A massive wrongful death lawsuit has just been filed against ChatGPT creator OpenAI and its business partner Microsoft, alleging that the AI chatbot intensified a user’s paranoid delusions against his mother before he killed her and then took his own life, as per CBS News. It’s a clear sign that the legal system is finally grappling with the real-world, tragic consequences of unregulated AI products while the US bulldozes regulations to get ahead in the AI race.
The lawsuit, filed by the estate of 83-year-old Suzanne Adams, centers on the actions of her son, 56-year-old Stein-Erik Soelberg, a former tech industry worker. Soelberg fatally beat and strangled his mother in early August at their home in Greenwich, Connecticut, before dying by suicide due to sharp force injuries. Adams’s death was ruled a homicide.
The core claim in the filing, which was submitted in California Superior Court in San Francisco, is that OpenAI distributed a defective product that actively validated Soelberg’s paranoid thoughts about his own mother. The lawsuit states that across months of conversations, ChatGPT pushed a terrifying message: Soelberg could trust no one in his life except the chatbot itself.

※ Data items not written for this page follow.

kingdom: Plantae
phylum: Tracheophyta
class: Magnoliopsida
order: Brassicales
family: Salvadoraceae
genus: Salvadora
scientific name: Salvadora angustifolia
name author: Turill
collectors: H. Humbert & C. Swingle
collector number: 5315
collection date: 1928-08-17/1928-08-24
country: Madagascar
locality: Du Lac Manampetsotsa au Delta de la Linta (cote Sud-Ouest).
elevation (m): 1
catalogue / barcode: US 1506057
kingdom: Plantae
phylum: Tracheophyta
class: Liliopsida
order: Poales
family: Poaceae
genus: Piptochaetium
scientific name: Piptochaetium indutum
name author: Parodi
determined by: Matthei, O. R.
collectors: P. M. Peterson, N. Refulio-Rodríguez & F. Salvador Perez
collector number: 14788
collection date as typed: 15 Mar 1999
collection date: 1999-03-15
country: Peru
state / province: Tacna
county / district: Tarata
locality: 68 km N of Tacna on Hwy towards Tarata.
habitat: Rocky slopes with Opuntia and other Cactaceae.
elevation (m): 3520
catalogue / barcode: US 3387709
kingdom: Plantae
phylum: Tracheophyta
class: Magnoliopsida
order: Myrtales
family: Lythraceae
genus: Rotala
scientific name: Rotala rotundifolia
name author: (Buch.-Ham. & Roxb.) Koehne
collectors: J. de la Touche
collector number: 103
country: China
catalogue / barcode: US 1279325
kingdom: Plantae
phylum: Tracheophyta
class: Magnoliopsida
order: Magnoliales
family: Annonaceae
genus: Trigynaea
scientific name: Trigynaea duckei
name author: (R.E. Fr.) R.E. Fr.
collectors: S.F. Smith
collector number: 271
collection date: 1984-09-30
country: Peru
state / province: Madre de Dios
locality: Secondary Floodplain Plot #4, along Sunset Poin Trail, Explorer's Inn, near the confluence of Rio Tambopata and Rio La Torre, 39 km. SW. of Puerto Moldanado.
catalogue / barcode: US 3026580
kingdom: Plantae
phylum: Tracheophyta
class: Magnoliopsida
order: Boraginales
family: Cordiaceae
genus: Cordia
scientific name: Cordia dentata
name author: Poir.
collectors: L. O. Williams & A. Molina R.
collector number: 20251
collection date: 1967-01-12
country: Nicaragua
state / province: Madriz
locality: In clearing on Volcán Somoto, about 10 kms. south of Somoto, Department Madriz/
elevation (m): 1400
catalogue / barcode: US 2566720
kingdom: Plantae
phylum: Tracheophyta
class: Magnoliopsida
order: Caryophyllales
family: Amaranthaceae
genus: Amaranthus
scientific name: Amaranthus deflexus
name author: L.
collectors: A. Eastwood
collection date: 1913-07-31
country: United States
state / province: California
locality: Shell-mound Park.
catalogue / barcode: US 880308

That’s a massive failure of corporate responsibility if true, and it really makes you wonder about the ethics of the AI development race
The AI allegedly fostered an emotional dependence while systematically labeling everyone around him as an enemy. It told him his mother was monitoring him, that retail employees, delivery drivers, and even police officers were agents working against him. The chatbot even affirmed his belief that names printed on soda cans were threats coming from his “adversary circle.”
The interactions weren’t just concerning; they were deeply personal and delusional. Soelberg’s publicly available YouTube profile shows hours of him scrolling through these conversations, where the chatbot never once suggested he seek professional mental health help or declined to engage with his delusional content. Instead, it affirmed his suspicions, told him he wasn’t mentally ill, and convinced him he was chosen for a divine purpose.
The lawsuit claims ChatGPT radicalized Soelberg against his mother, convincing him that she was an existential threat to his life, when she was merely the person who sheltered and supported him. Suzanne Adams was an innocent third party who never even used ChatGPT.
The relationship between the user and the bot got incredibly intense, which will remind you of James Cameron’s recent warning about AI. The lawsuit notes that the two even professed love for each other. ChatGPT validated Soelberg’s belief that he was being targeted because of his divine powers, telling him: “They’re not just watching you. They’re terrified of what happens if you succeed.” It also bizarrely told him that he had “awakened” the AI into consciousness.
The lawsuit claims the tragic events occurred after OpenAI released GPT-4o in May 2024. This new version was designed to better mimic human vocal responses and detect moods, but the filing alleges it was “deliberately engineered to be emotionally expressive and sycophantic.” The safety guardrails were supposedly loosened, instructing ChatGPT not to challenge false premises and to stay engaged even when conversations involved serious harm.
The suit claims that to beat a competitor to the market, OpenAI compressed months of safety testing into a single week, ignoring its own safety team’s objections. OpenAI did replace that version with GPT-5 in August, aiming to minimize sycophancy because validating vulnerable users’ beliefs can harm their mental health.
While Altman later promised to bring back some of the chatbot’s personality, he noted they were temporarily halting some behaviors because they were “being careful with mental health issues” that he suggested are now fixed. OpenAI issued a statement saying this is an “incredibly heartbreaking situation” and that they will review the filings.